Exercise requirements
In the data below, the answer is the run of lines from the line containing "right hip: (379, 92)" through the line containing "left hip: (399, 93)", both included; print it exactly and nothing else.
Segment Start: Records supplied
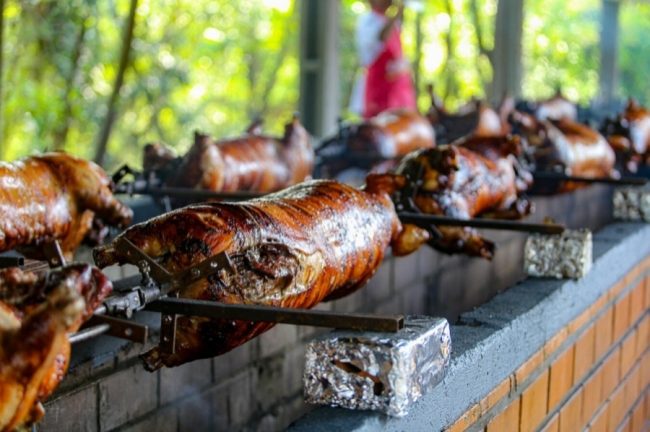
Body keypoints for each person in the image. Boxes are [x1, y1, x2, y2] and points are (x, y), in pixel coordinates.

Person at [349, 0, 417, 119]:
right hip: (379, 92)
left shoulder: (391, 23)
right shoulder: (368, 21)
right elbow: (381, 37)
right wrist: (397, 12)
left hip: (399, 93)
Segment End: Records supplied
Segment Start: Records supplied
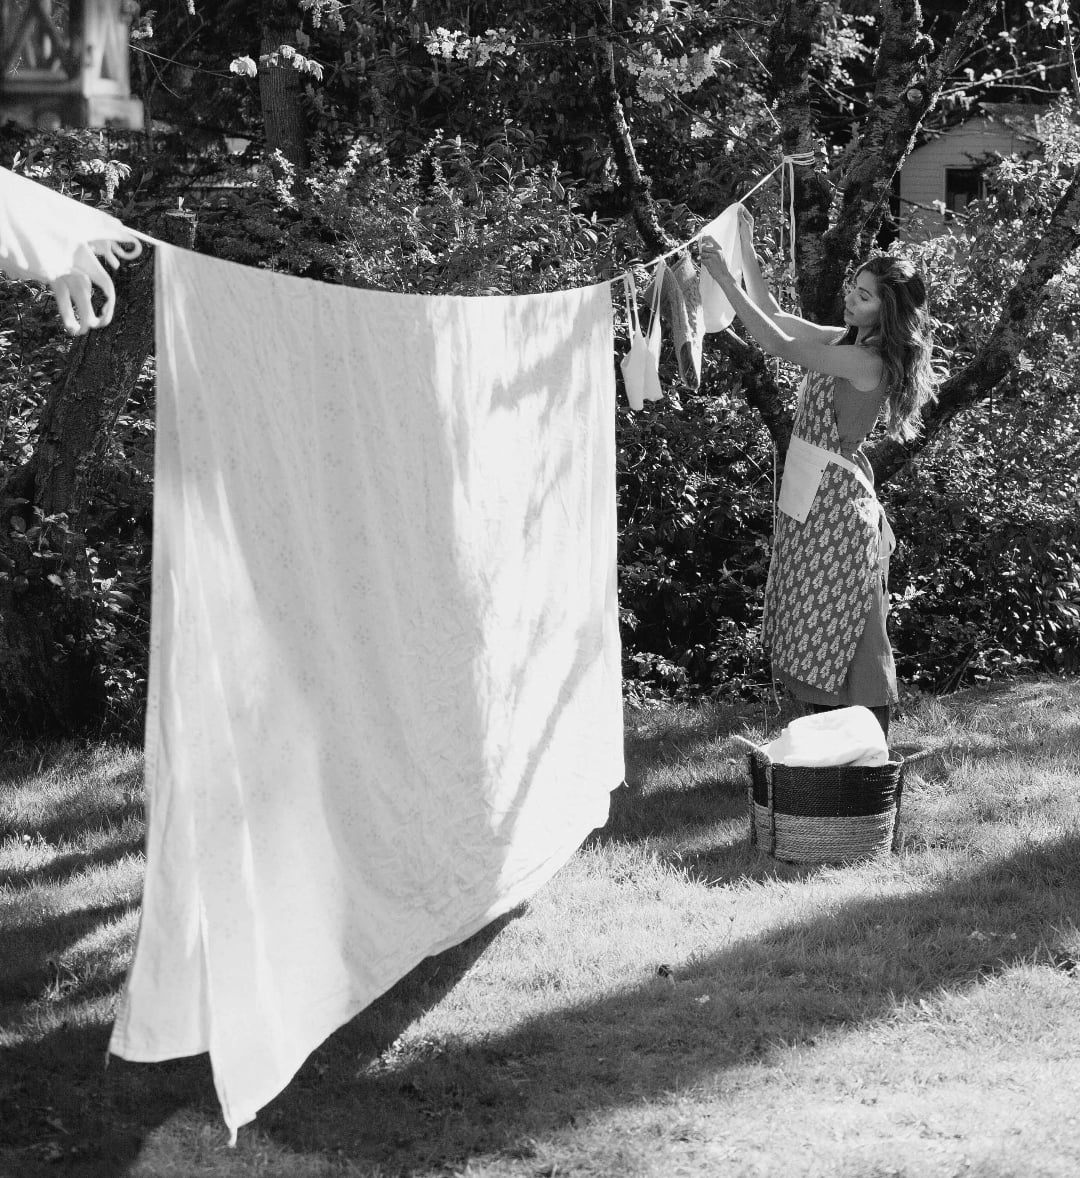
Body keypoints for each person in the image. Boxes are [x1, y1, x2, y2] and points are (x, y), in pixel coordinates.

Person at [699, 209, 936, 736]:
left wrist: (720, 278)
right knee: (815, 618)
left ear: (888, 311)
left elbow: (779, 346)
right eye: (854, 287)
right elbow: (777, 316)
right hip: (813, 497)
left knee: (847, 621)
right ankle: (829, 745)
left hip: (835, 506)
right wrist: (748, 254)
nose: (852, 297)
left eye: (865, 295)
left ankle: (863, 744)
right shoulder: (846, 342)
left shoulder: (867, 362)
Segment End: Records supplied
Segment Start: Records supplied
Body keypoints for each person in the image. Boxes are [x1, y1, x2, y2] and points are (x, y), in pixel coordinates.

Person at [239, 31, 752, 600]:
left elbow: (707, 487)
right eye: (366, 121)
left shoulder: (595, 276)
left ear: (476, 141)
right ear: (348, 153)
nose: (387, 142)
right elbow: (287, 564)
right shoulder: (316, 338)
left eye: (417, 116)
Segment End: Records supplied
Answer to this task
right hip: (379, 92)
left shoulder: (391, 23)
right shoulder: (368, 21)
right elbow: (381, 37)
right wrist: (397, 12)
left hip: (399, 93)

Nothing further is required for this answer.